▸ **What you are asked to do**: Continue the text below on SQL anti-patterns and ANSI-89 joins, picking up after its final sentence.
----- Document section -----
Even better, an anti-pattern in one scenario might actually be a reasonable business decision in another scenario.

In case that weren't enough, some anti-patterns may appear to be contradictory; resolution requires work.

ANSI-89 Joins

Description:

This code smell is not necessarily a problem, but typically, when you see this syntax, the likelihood is great that the author will have all kinds of "I needed it in the '90s" hacks.

ANSI-89 Joins

Code-based example:


SELECT
    a.Col1,
    b.Col2
FROM
    dbo.TableA a,
    dbo.TableB b
WHERE
    a.JoinColumn = b.JoinColumn;
						

ANSI-89 Joins

Why this is an anti-pattern:

This code smell has three problems:

  1. When seen in "modern" code (no later than the beginning of this millennium), this indicates that there might be a lack of newer constructs to fix old SQL problems.
----- Supplied information -----
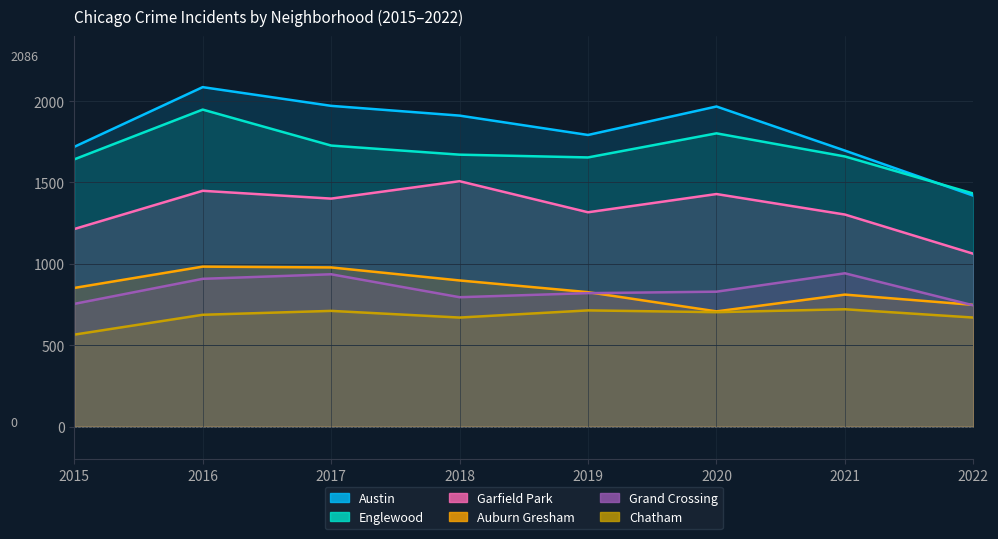

Where is the first local maximum for Garfield Park?

2016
-----
▸ **Result of this task**:
  2. Join criteria get combined with explicit filters
  3. Accidental Cartesian products are too easy

ANSI-89 Joins

Why this is an anti-pattern: Example 2


SELECT
    a.Col1,
    b.Col2
FROM
    dbo.TableA a,
    dbo.TableB b,
    dbo.TableC c
WHERE
    a.JoinColumn = b.JoinColumn
    AND a.ColX > 300
    AND c.ColY < 50;
						

ANSI-89 Joins

How to fix the anti-pattern:

Use ANSI-92 syntax. Replace the prior query with:


SELECT
    a.Col1,
    b.Col2
FROM
    dbo.TableA a
    INNER JOIN dbo.TableB b ON a.JoinColumn = b.JoinColumn
    INNER JOIN dbo.TableC c ON a.JoinColumn2 = c.JoinColumn2
WHERE
    a.ColX > 300
    AND c.ColY < 50;
						

ANSI-89 Joins

When it might not be an anti-pattern:

Never. At least not if you're supporting SQL Server 6.0 or later. And if you're still supporting SQL Server prior to 6.0, you're a curator, not a DBA.

SELECT *

Description:

The simplest SELECT query can also be the most dangerous.

SELECT *

Code-based example:


SELECT
    *
FROM
    dbo.TableA a
    INNER JOIN dbo.TableB b ON a.JoinColumn = b.JoinColumn
    INNER JOIN dbo.TableC c ON a.JoinColumn2 = c.JoinColumn2
WHERE
    a.ColX > 300
    AND c.ColY < 50;
						

SELECT *

Why this is an anti-pattern:

  1. Column order dependency. What happens if the underlying table changes?
  2. Likely returns unnecessary columns
  3. Covering indexes more difficult

SELECT *

How to fix the anti-pattern:

Explicitly name the columns you want.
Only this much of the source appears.